If the Indianapolis 500 is cancelled (at this writing it’s still on for May, but like the Kentucky Derby likely to be postponed), that would be a devastating economic hit on the state. The Indiana Business Resource Center commissioned a study in 2000 that estimated the economic impact was $331 million. Adjusted for inflation in 2010, it was estimated to be $431.1 million. It would almost certainly crest the $500 million figure this year.

U.S. Treasury Sec.
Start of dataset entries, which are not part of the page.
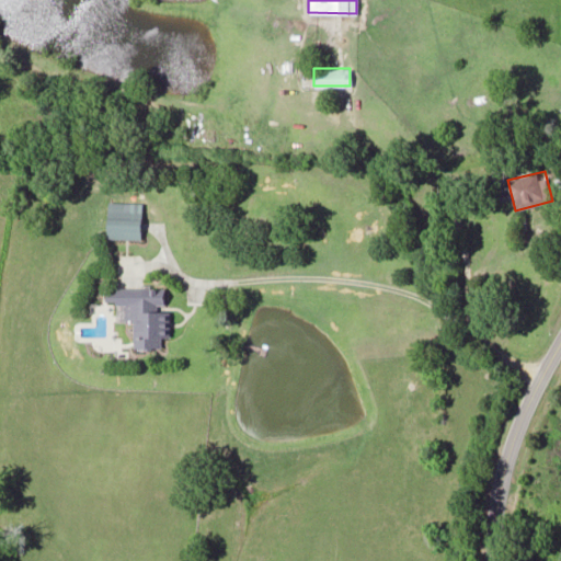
[(106,238),(140,238),(141,199),(107,199),(106,238)]
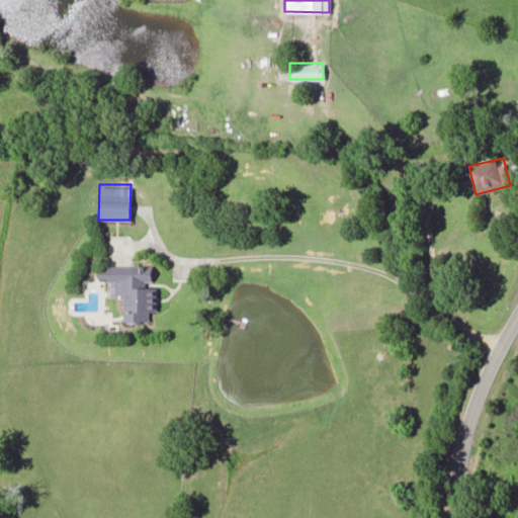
[(106,269),(107,297),(122,296),(122,322),(149,321),(149,311),(155,311),(154,271),(145,272),(145,269),(106,269)]
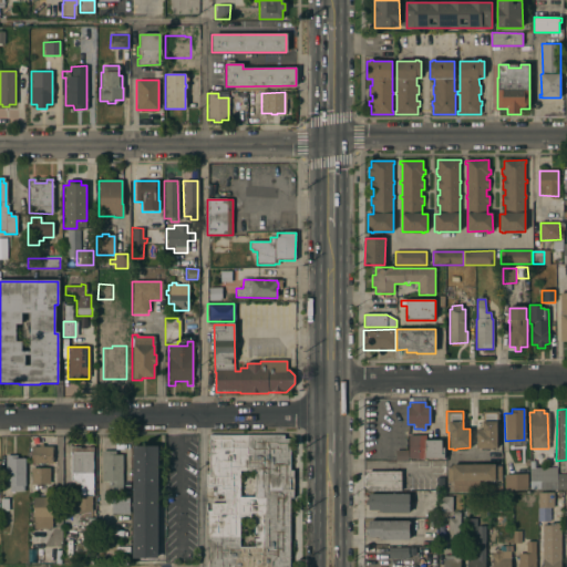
[(475,429),(482,429),(482,411),(497,411),(498,431),(496,431),(496,447),(492,447),(492,450),(488,450),(488,447),(476,449),(475,429)]
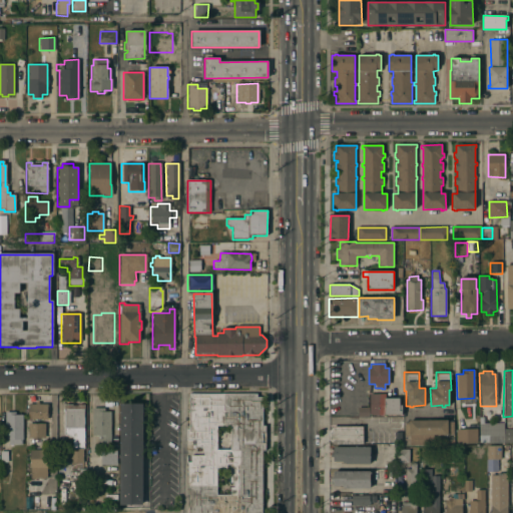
[(369,415),(369,393),(385,393),(385,398),(399,398),(399,406),(401,406),(401,415),(369,415)]
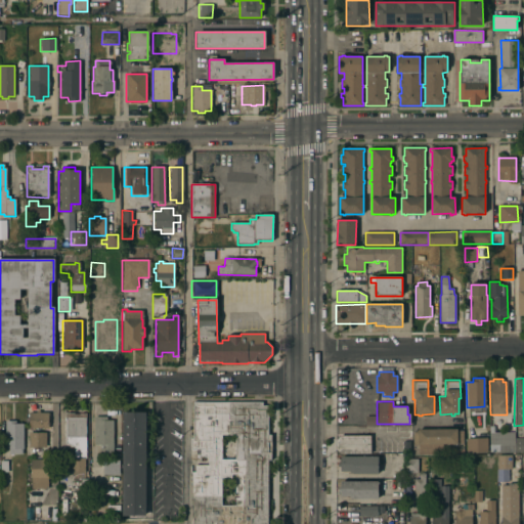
[(192,523),(192,498),(191,498),(191,472),(194,472),(194,465),(208,465),(208,456),(200,456),(200,448),(191,448),(191,438),(192,438),(192,402),(262,402),(262,406),(267,406),(267,435),(271,435),(271,461),(267,461),(267,523),(192,523)]
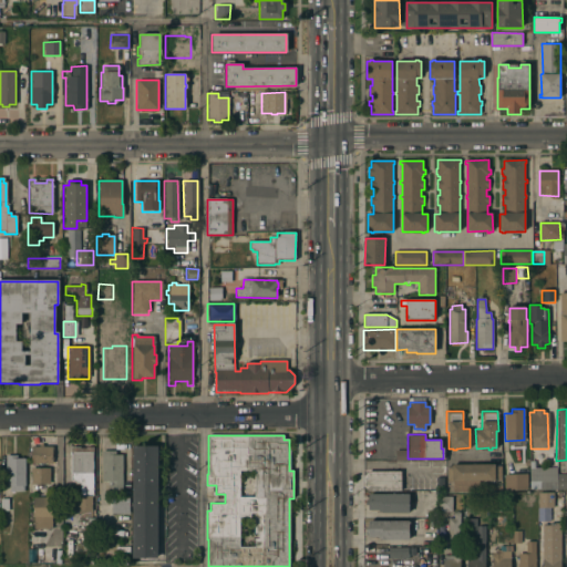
[(31,464),(31,446),(39,446),(39,445),(42,445),(43,446),(52,446),(52,464),(31,464)]
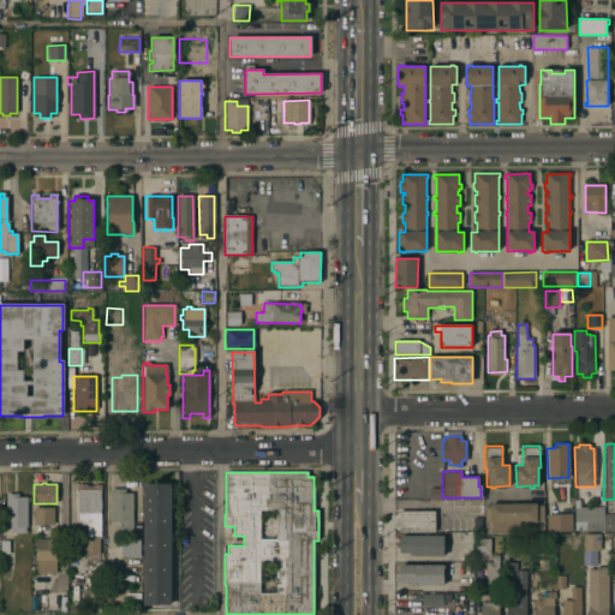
[(171,484),(169,605),(143,605),(143,484),(171,484)]
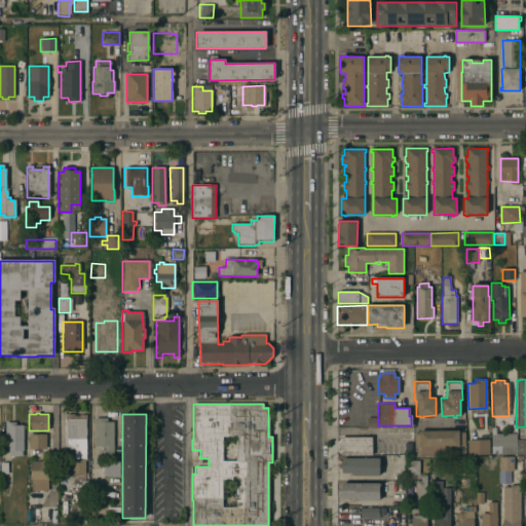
[(66,415),(85,415),(85,460),(84,460),(84,480),(73,480),(73,474),(71,474),(71,459),(74,459),(74,449),(65,445),(66,415)]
Steve Mnuchin warned Republican senators at their weekly Tuesday luncheon that unemployment could reach 20%, levels seen in places like Elkhart, Kokomo and Anderson during the 2008-09 Great Recession.

An internal report from the Department of Health and Human Services obtained by the New York Times concluded that the “pandemic will last 18 months or longer and could include multiple waves of illness.” A vaccine is at least a year away.

Without widespread testing, Indiana and the U.S. has been faced with literally shutting down the economy, as opposed to South Korea, which tested and isolated those infected without broader shutdown.

“For those of you who think we are over-reacting, I can assure you we are not," Holcomb said on Monday. “We’re trying to slow the curve so it doesn’t last as long. We have resources around the state to deal with a surge.”

David Lauter of the Los Angeles Times reported: “The coronavirus pandemic has confronted governments around the globe with the ultimate bad choice: Wreck your economy or lose millions of lives. While some initially hesitated, leaders and legislators in the United States and worldwide increasingly have decided they have to accept the severe economic pain.”